Bugün Ankara'ya göç eden bahtsız iş kadınlarımızdan Filiz Pasin ile gazeteci arkadaşımız Ela Karasu gitmemiş ve bana haber vermemiş olsaydılar, bugün Erzurum'da böyle bir cennetten köşe olduğundan benim bile haberim olmayacaktı..
Bahsettiğim yer Erzurum'a tam tanına 100 kilometre uzaklıkta bulunan Uzundere ilçesi yakınlarındaki yarım ada! Buraya yöre halkı 'Liman Cafe'de diyor! Öyle piknik, miknik işlerinden anlamam! Ama yarım adayı andıran ve Tortum gölünün bir kolunu bünyesinde barındıran bu yer, benim Erzurum'da 'en favori' piknik alanım oldu! İlk fırsatta çoluk,çocuk gideceğim yer olan burası, henüz bakir! Tam da Hürriyet'ten Mehmet Yaşin'in eline, yüreğine layık bir cennetten köşe! İnanılmaz bir ambiansa sahip olan bu yarımadada şimdilerde nasibi olanlar piknik yapabiliyor!

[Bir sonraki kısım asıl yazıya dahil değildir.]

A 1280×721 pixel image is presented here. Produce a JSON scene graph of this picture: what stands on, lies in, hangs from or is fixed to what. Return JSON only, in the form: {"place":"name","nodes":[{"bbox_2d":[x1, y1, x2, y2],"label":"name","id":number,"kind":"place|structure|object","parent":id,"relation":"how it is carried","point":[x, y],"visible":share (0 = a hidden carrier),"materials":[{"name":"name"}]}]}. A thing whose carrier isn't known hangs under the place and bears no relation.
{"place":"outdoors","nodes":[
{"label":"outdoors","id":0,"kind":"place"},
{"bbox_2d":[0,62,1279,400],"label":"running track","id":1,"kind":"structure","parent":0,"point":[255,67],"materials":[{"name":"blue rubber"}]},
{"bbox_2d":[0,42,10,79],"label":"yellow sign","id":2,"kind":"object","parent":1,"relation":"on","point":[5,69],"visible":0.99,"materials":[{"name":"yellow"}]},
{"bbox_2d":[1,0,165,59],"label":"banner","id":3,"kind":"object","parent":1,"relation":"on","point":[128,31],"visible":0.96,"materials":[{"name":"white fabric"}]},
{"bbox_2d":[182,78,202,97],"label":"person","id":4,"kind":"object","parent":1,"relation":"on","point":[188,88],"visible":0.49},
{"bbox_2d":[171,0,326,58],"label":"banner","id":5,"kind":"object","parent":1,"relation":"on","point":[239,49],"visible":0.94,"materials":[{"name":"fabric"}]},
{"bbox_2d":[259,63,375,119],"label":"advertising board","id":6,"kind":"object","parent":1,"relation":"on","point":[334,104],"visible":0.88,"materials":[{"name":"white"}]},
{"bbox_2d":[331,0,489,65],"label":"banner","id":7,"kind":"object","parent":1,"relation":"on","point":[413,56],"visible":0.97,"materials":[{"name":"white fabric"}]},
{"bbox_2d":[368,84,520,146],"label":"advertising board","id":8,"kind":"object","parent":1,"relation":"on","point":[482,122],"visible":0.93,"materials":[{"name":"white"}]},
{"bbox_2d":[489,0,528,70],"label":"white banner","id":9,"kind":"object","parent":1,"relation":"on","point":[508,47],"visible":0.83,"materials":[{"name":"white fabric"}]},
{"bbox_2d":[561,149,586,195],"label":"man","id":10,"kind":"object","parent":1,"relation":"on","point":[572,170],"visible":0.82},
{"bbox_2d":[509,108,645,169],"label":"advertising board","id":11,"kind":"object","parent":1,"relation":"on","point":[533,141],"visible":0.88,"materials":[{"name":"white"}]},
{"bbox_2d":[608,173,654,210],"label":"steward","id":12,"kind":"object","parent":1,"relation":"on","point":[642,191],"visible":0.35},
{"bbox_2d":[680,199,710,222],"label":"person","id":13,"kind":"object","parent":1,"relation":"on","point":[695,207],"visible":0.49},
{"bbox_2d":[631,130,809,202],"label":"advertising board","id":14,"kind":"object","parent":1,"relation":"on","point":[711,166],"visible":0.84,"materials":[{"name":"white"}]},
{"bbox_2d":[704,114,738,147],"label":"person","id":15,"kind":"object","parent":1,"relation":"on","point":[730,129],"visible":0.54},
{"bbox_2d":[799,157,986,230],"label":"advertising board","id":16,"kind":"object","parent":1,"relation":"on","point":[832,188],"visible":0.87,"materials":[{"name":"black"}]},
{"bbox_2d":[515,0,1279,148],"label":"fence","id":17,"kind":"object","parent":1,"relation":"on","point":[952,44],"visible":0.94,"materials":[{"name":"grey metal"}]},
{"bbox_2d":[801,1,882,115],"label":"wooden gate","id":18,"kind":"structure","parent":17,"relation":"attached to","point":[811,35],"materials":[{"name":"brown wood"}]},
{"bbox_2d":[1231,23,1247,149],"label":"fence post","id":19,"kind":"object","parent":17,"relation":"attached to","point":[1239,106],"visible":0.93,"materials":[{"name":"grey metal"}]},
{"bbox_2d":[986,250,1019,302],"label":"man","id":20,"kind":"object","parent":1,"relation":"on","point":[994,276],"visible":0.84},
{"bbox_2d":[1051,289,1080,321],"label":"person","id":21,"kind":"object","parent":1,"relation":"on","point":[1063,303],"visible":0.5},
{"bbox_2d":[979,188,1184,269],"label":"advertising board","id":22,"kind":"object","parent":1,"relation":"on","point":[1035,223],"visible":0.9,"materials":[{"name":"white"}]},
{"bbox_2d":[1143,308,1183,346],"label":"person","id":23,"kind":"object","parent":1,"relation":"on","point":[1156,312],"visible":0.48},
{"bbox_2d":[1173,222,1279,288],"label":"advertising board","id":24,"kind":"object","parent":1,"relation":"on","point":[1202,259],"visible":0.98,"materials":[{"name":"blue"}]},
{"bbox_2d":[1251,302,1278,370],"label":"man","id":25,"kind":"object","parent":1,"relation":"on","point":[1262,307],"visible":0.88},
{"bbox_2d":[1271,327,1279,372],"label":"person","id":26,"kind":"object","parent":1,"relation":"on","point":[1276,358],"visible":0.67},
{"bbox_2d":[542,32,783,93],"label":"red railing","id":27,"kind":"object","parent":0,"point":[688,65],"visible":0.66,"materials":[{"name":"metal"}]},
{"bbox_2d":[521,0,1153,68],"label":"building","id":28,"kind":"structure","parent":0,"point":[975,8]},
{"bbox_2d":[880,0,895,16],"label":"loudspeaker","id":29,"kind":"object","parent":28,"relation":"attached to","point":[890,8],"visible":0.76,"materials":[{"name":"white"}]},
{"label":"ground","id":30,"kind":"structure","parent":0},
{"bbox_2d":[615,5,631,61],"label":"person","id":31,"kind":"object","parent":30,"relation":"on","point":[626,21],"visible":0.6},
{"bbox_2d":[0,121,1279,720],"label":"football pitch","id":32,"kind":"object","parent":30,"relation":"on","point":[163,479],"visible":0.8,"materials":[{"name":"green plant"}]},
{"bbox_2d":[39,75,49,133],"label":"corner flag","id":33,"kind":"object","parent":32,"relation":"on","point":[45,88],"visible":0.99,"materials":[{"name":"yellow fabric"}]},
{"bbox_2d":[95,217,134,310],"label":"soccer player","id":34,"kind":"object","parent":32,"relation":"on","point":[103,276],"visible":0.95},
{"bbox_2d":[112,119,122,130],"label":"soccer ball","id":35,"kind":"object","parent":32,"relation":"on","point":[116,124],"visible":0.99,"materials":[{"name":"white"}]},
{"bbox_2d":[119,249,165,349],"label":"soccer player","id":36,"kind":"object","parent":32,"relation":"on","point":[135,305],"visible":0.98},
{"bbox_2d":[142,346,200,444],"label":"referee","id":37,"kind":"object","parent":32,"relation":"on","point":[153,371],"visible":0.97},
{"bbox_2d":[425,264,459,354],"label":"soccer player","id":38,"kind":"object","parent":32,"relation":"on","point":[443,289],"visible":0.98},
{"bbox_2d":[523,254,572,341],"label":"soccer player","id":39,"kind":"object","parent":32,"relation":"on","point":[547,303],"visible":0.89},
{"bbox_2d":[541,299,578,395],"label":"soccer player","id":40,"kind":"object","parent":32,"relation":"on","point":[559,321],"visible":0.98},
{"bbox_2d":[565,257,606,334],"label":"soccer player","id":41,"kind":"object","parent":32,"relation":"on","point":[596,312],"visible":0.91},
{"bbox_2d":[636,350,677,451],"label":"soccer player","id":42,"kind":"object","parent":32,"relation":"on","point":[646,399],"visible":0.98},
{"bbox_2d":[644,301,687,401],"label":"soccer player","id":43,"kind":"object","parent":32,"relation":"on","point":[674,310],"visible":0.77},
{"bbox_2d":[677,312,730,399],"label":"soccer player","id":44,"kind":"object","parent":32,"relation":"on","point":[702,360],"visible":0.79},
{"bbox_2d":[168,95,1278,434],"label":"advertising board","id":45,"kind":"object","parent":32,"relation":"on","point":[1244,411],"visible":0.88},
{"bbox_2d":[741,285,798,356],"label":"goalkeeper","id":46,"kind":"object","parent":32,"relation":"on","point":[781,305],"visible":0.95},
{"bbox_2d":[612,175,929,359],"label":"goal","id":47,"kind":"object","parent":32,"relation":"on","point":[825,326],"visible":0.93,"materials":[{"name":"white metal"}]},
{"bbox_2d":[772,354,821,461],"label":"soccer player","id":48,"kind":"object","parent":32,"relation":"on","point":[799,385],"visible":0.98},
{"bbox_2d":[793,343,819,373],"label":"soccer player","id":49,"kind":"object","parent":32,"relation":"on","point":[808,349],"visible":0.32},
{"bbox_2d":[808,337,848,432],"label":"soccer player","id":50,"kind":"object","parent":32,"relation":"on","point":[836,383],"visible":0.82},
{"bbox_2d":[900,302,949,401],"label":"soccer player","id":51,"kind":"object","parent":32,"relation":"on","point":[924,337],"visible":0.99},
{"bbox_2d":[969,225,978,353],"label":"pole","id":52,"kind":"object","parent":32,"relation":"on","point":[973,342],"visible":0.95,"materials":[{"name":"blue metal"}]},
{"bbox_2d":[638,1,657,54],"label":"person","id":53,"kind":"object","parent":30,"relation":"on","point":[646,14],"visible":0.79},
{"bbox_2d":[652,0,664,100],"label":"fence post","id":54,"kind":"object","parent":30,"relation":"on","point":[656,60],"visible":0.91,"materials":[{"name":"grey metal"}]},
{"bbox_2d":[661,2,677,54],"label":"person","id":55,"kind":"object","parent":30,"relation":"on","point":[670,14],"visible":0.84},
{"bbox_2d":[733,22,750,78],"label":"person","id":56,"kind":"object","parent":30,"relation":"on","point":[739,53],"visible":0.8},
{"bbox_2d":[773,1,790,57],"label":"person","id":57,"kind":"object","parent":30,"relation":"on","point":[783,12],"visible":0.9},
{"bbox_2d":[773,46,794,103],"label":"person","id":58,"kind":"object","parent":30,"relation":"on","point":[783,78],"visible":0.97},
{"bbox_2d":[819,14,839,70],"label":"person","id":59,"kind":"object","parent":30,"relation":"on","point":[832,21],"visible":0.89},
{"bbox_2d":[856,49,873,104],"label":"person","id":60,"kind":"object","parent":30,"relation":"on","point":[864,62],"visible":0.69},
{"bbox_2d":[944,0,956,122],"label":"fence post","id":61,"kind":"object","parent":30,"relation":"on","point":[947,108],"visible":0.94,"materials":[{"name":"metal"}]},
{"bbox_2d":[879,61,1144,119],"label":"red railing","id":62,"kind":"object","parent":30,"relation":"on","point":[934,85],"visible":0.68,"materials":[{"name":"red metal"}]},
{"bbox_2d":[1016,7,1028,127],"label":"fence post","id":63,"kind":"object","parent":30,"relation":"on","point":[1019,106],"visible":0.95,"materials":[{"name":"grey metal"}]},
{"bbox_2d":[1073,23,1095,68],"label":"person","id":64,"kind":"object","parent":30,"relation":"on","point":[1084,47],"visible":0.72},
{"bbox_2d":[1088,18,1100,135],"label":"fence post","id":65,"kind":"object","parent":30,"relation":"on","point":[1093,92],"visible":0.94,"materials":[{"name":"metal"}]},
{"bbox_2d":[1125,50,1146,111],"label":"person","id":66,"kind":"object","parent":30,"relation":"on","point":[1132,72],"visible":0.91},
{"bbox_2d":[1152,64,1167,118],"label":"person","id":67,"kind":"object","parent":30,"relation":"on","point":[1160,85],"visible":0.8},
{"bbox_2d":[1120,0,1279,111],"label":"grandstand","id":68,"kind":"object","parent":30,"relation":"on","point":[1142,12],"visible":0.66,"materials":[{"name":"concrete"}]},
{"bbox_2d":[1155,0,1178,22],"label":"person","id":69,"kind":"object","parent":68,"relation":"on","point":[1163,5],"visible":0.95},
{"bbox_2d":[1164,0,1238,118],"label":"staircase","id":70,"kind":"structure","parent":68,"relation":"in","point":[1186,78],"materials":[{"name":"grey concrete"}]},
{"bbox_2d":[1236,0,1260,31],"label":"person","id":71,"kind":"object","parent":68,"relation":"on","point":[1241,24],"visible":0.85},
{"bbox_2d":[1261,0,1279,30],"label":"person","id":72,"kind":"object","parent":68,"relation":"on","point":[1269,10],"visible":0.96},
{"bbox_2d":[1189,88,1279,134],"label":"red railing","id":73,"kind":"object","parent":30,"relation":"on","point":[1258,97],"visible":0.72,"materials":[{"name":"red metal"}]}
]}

Ben ve Hayati Bilge de işte nasibi olanlardanız.. Amatör bir ruhla işletmecilik yapan Osman'a ben şimdiden yarının büyük işadamı gözü ile bakmaya başladım bile. Bugün bize hizmet eden ve etrafımızda 'fır' dönen Osman'dan çok değil, bir iki yıl sonra randevu koparmanın güç olduğuna da inanıyorum! Bir defa gelenlere deniz kenarında piknik yapıyor izlenimini veren bu yarımadada, en güzeli de kayık sefaları.. Kayıkla kayarken ve o eşsiz tabii güzelliği gölün içerisinde doyasıya seyrederken, bambaşka bir dünyada yaşıyormuş hissine kapılıyorsun! Alabalık bu kadar mı lezzetli olur? Her yemekte önünüze gelen o salatalık bu kadar mı bir anlam kazanır? Burasının yeşili de bir başka güzel bir başka kokuyor! Yok, yok.. Kelimeler kifayetsiz kalıyor burayı anlatmak için..

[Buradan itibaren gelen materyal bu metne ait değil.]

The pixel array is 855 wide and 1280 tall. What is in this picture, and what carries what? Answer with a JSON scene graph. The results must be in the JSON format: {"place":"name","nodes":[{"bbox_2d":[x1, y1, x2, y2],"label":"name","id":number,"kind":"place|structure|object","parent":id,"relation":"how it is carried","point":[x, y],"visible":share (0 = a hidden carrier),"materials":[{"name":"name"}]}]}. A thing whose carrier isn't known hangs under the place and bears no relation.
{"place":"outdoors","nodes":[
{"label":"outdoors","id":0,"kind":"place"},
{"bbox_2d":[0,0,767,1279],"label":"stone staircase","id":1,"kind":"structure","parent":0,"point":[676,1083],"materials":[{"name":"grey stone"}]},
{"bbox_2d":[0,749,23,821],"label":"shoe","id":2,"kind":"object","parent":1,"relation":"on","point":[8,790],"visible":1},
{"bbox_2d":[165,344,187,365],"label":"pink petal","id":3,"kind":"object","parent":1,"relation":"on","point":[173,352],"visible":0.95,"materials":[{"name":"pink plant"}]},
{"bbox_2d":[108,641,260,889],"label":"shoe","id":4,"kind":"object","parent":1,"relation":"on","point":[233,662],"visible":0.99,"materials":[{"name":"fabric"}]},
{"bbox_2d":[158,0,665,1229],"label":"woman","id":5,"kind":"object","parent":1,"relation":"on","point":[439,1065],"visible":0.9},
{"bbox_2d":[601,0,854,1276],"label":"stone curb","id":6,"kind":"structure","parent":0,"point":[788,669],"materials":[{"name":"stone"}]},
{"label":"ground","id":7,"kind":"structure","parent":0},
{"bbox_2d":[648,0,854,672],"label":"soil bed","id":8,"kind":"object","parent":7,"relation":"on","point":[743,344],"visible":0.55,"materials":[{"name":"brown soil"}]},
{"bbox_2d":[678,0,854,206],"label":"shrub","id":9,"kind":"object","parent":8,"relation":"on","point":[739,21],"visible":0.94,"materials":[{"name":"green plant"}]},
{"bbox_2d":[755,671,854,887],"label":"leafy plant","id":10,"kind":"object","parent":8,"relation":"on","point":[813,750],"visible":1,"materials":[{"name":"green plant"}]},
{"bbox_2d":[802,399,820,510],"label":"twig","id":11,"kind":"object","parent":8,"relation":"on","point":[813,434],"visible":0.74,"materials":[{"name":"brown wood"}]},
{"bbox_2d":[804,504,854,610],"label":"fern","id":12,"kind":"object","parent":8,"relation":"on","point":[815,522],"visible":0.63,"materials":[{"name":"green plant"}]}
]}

Erzurum'un bunaltıcı hafta içlerinden bıkıp kendini hafta sonlarına atanlar! Piknik sezonunu açanlar. Şöyle çoluk, çocuk güzel bir gün geçirelim diyenler.. Benden söylemesi. Yarımadayı bir görün, başka bir yerde piknik yapma hevesinde olmayacaksınız! O kadar iddialiyım yani!